OPINION

State of siege

The broad public support that SYRIZA enjoys, based on the new government’s promises that the suffering caused by the crisis is ending, could lead toward a more effective policy. Our partners, too, have realized the extent of the damage caused to Greek society over the past few years and would like to find a way to support Greece without straying too far from the framework of their policy – which comprises economic support in exchange for reforms. The agreement forged at the February 20 Eurogroup expressed the need of both sides to find a solution. So how come, one month later, Greece is suffocating, close to bankruptcy, while our partners express bewilderment and anger at the lack of progress from Athens, as if not a day has passed since the January 25 election?

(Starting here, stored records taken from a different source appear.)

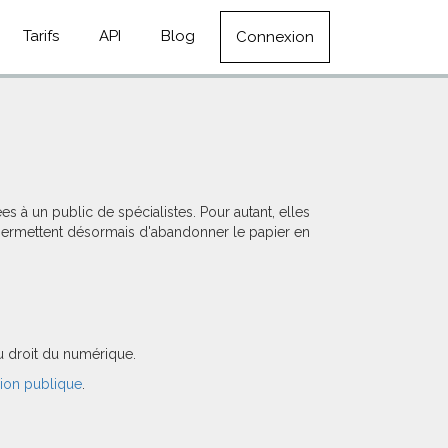
Tarifs
API
Blog
Connexion
à un public de spécialistes. Pour autant, elles
 permettent désormais d'abandonner le papier en
u droit du numérique.
nion publique
.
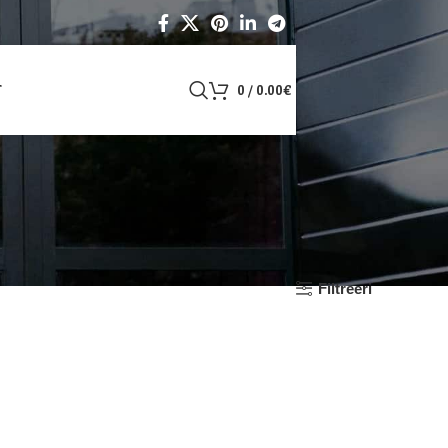
T
0
/
0.00
€
Filtreeri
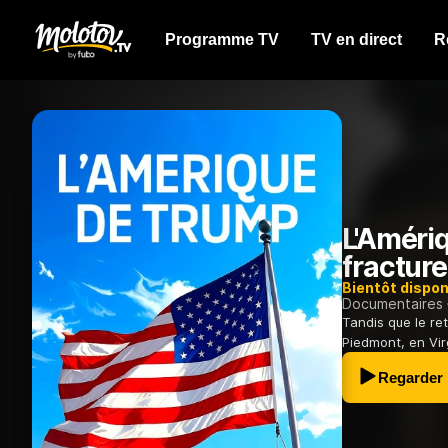
Programme TV
TV en direct
R
L'Améri
fracture
Bientôt dispon
Documentaires
Tandis que le re
Piedmont, en Vi
Regarder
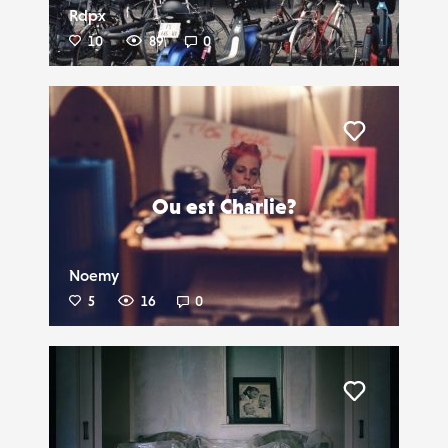
FAVORIS
Rdpx
10
89
0
Liker
Ou est Charlie?
Noemy
5
16
0
Liker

Both sides are trapped in their policies and mentalities, and by their suspicion as to the other side’s actions and motives. Our partners want to keep Greece in the eurozone but they don’t know how to force us to implement reforms without causing a rupture which would worsen the situation. The February 20 agreement is in effect a game with time: Our creditors gave Greece a chance to show that it was implementing reforms, while Athens agreed to extend a bailout agreement that it had declared “dead.” Time, however, was linked to money – the money that would not be given to Athens until the moment it convinced its creditors that it would abide by its commitments.

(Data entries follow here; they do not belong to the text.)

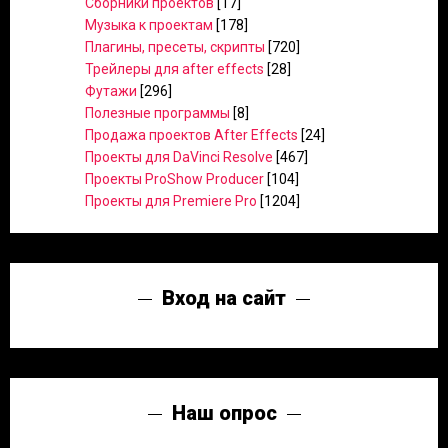
Сборники проектов
[17]
Музыка к проектам
[178]
Плагины, пресеты, скрипты
[720]
Трейлеры для after effects
[28]
Футажи
[296]
Полезные программы
[8]
Продажа проектов After Effects
[24]
Проекты для DaVinci Resolve
[467]
Проекты ProShow Producer
[104]
Проекты для Premiere Pro
[1204]
Вход на сайт
Наш опрос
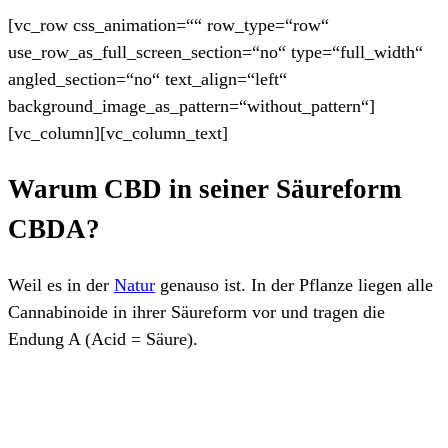
[vc_row css_animation=““ row_type=“row“
use_row_as_full_screen_section=“no“ type=“full_width“
angled_section=“no“ text_align=“left“
background_image_as_pattern=“without_pattern“]
[vc_column][vc_column_text]
Warum CBD in seiner Säureform
CBDA?
Weil es in der
Natur
genauso ist. In der Pflanze liegen alle
Cannabinoide in ihrer Säureform vor und tragen die
Endung A (Acid = Säure).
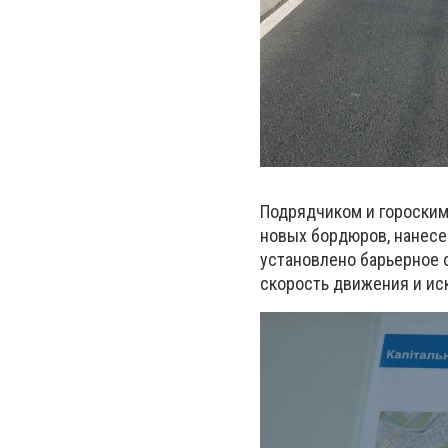
Подрядчиком и гороским
новых бордюров, нанесе
установлено барьерное 
скорость движения и ис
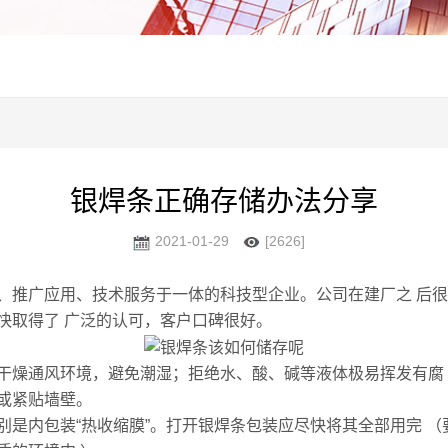
银焊条正确存储办法分享
2021-01-29
[2626]
、推广应用、技术服务于一体的科技型企业。公司在建厂之 后
快取得了 广泛的认可，客户口碑很好。
干燥通风环境，避免潮湿；拒绝水、酸、碱等液体极易挥发有腐
或紧贴墙壁。
内包装“热收缩膜”。打开银焊条包装应尽快将其全部用完 （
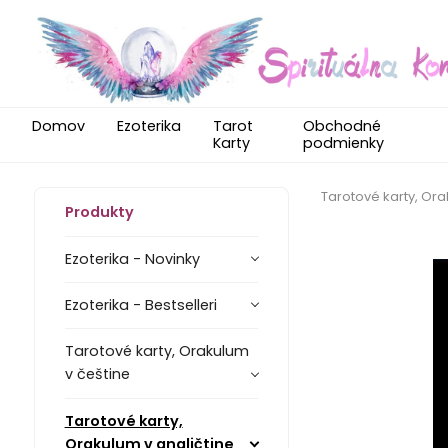
Domov
Ezoterika
Tarot
Obchodné
Karty
podmienky
Tarotové karty, Ora
Produkty
Ezoterika - Novinky
Ezoterika - Bestselleri
Tarotové karty, Orakulum
v češtine
Tarotové karty,
Orakulum v angličtine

With such strong support in Greece, and facing such a great liquidity crisis, the government would have been justified in coming to a compromise with creditors that would allow the influx of some of the cheap European Central Bank money enjoyed by our partners. It chose to stick to its pre0election promises, declaring that it is the European Union which has to back down. The government does not take into account how isolated Greece is, nor that it is our country that is in urgent need of funds, as revenues crash and the economy is paralyzed.

Politicians who place their country’s fate above their own pride would not fear the political cost of a compromise with our creditors. The government has proven that it disregards our creditors’ policy but, because of its uncompromising rejection of it, it denies them a chance to offer a compromise. SYRIZA’s leadership, with the enthusiastic backing of Independent Greeks, has adopted a siege mentality, where every expression of concern or disagreement is taken by the government as proof of its righteousness and the sanctity of its choices. The collaboration between the radical left and the nationalistic right has not encouraged a compromise with reality but instead serves as a hall of mirrors, where each sees the other and a false reality, indifferent as to what is going on in the real world, indifferent to the consequences. And as long as SYRIZA believes that it is leading a Europe-wide popular movement (as suggested by its representation in the Blockupy protest in Frankfurt on Wednesday), it cannot begin to understand the damage it is doing to Greece.